> **Task requirements**
[A] Decide whether each statement below agrees with the passage on judgment mortgages, answering yes or no and quoting the words of the passage that settle it. (i) Counsel for the defendant accepts that Ms. McBride's interest is entirely worthless. (ii) In Re: Strong, the court was divided on the law governing unregistered land. (iii) The House of Lords decided Eyre v. McDowell in 1861.
[B] Carry on the passage on judgment mortgages from the point where it stops.

> **Text segment**
<<<<

17. On the authority of In re: Rae’s Estate (1877) L.R.I. 174 the future contingent interest on a beneficiary of a trust of land is not an interest in land upon which a statutory mortgage could operate. Ms. McBride qua member of the scheme, does not have even a future contingent interest in the land.

18. What is left is the argument that the defendant was entitled to register, and is entitled to maintain, the judgment mortgage as a charge against Ms. McBride’s bare legal interest in the property as trustee.

19. Mr. Gary McCarthy S.C., for the defendant, quite candidly accepts that Ms. McBride’s interest is entirely worthless and that the defendant has no prospect of securing any court order on foot of it. He unashamedly says that the judgment mortgage maybe an impediment to any sale of the property which his client may exploit to impede any dealing with the property: before, I suppose, the defendant moves for equitable execution against Ms. McBride’s benefits, or seeks to compel her to exercise a power of election, or perhaps to circumvent the need for any such application.

20. As was observed by Byrne J. in Re: Strong [1940] I.R. 382, the effect of the Judgment Mortgage Act, 1850 on unregistered land was definitely settled in 1861 by the decision of the House of Lords in Eyre v. McDowell 9 H. L. Cas. 619 and many subsequent cases applying the principle. Recalling that in Eyre v. McDowell the House of Lords had held that the judgment mortgage was a process of execution and so could affect only such beneficial interest as the judgment debtor had at the time of registration, O’Byrne J. said, at p. 402 of the report:-

      “… the registration of the necessary affidavit in the Registry of Deeds, only affects such property as the judgment debtor, at the time of registration, lawfully possesses as of his own right, and … the judgment creditor takes subject to all equities by which the judgment debtor is bound.

      It is also, in my opinion, well established that a judgment mortgage is a process of execution and does not constitute a purchase for valuable consideration.” [Emphasis added.]

21. In In Re: Strong the court was divided as to whether the Local Registration of Title (Ireland) Act, 1891 meant that registered land was to be treated differently to unregistered land but the court was unanimous as to the law governing unregistered land. The court decided by a majority (Sullivan C.J., Geoghegan and O’Byrne JJ.) that a purchaser for value of registered land was entitled to have cancelled from the register a judgment mortgage which had been registered against the vendor’s interest in the land before the registration of the purchaser’s deed of transfer but after payment of the purchase money due under the contract.

22. In Tempany v. Hynes [1976] I.R. 101 the Supreme Court held that by the express terms of s. 71, sub-s. 4 of the Registration of Title Act, 1964 the registration of a judgment mortgage could only charge an interest in the lands subject to the unregistered rights of a debenture holder, and subject to the derivative rights of a purchaser to whom a receiver appointed by the debenture holder had contracted to sell the lands.

>>>>

> **Stored rows**
<<<<

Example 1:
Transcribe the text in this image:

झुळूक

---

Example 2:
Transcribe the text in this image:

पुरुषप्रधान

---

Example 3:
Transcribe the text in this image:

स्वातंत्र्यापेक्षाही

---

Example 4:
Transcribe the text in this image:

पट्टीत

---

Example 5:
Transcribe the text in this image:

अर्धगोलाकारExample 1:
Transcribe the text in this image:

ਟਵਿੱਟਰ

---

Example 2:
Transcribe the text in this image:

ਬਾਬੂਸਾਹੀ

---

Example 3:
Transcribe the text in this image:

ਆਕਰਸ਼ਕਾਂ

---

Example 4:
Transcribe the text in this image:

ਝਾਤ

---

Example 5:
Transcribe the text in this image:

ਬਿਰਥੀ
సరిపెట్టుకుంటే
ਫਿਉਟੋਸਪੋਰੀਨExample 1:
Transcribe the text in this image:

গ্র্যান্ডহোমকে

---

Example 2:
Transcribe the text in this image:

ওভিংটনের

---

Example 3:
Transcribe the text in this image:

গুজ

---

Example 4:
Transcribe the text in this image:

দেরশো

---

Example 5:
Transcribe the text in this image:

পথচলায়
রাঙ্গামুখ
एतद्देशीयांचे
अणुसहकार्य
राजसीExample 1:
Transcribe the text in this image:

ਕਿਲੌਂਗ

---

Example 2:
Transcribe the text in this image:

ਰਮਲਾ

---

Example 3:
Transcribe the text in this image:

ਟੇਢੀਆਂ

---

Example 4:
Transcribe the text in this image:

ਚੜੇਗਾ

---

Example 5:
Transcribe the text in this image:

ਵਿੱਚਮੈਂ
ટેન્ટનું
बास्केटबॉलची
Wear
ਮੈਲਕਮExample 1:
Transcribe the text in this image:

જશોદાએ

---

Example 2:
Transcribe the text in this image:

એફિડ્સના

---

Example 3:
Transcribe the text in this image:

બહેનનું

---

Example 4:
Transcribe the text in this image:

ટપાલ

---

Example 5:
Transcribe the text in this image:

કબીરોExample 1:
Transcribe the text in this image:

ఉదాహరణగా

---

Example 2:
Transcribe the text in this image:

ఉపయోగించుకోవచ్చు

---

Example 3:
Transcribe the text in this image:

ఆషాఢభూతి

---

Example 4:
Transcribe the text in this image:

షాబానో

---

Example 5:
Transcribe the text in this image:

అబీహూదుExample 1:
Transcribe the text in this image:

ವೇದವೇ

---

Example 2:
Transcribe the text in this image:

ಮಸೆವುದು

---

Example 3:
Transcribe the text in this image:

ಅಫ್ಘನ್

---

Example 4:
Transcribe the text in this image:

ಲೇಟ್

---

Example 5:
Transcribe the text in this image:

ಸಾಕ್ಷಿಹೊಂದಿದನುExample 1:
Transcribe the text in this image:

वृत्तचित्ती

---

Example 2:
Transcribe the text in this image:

>>>>

> **Solved problems**
[A]
(i) Yes: "quite candidly accepts that Ms. McBride’s interest is entirely worthless"
(ii) No: "the court was unanimous as to the law governing unregistered land"
(iii) Yes: "was definitely settled in 1861 by the decision of the House of Lords in Eyre v. McDowell"

[B]
23. Henchy J. said, at pages 109 and 110:-

24. “[When] a judgment mortgage is registered as a burden affecting the interest of the registered owner after an enforceable contract has been made to sell the land, what becomes affected thereby is the transient beneficial interest of the registered owner. Section 71, sub-s. 4 of the Registration of Title Act, 1964 stipulates that on registration of the judgment mortgage affidavit, the charge created on the interest of the judgment debtor shall be subject to the registered burdens, the burdens taking effect under s. 72 without registration, and ‘all unregistered rights subject to which the judgment debtor held that interest at the time of registration of the affidavit.’ The latter category applies here, for a ‘right’ is defined in s. 3, sub-s. 1, of the Act of 1964 as including ‘estate, interest, equity and power’ – thus covering the estate or interest of the purchaser. Since the judgment creditor (by registering his judgment as a judgment mortgage) could not acquire any greater estate or interest in the land than the registered owner had at the time of such registration, all that could pass to the judgment creditor here was the interest in the land which the registered owner had after the making of the contract to sell, namely, an interest which would pass out of existence once the sale had been completed, the purchase money paid and the purchaser registered as full owner. It follows, therefore, that if the defendant completes the purchase and becomes registered as full owner, the post-contract judgment mortgages will no longer affect the lands and he will be entitled to have them cancelled from the folio.”

25. Coffey v. Brunel Construction [1983] 1 I.R. 36 was a case where a lis pendens was registered as a burden on the folio after the purchaser had paid over the entire purchase money but before the transfer to him was registered. The Supreme Court held that upon payment of the purchase monies the purchaser acquired an equitable estate in fee simple in the land.

26. In Coffey v. Brunel Construction O’Higgins C.J. applied to the issue in that case the reasoning of O’Byrne J. in In re: Strong. He said, at pages 42 and 43:-

      “The plaintiffs herein seek the rectification of the register by the vacation of the lis pendens. They do so on the grounds that [the vendor] had no interest in the lands at the date of its registration. On that date, which is the critical date, [the vendor] had already created in favour of the plaintiffs, a right which vested in them the entire beneficial estate in the lands. …

      Therefore, I am of the view that [the vendor] had no estate or interest in the lands at the date of the registration of the lis pendens. Accordingly, in my view, the registration of the lis pendens should be vacated.”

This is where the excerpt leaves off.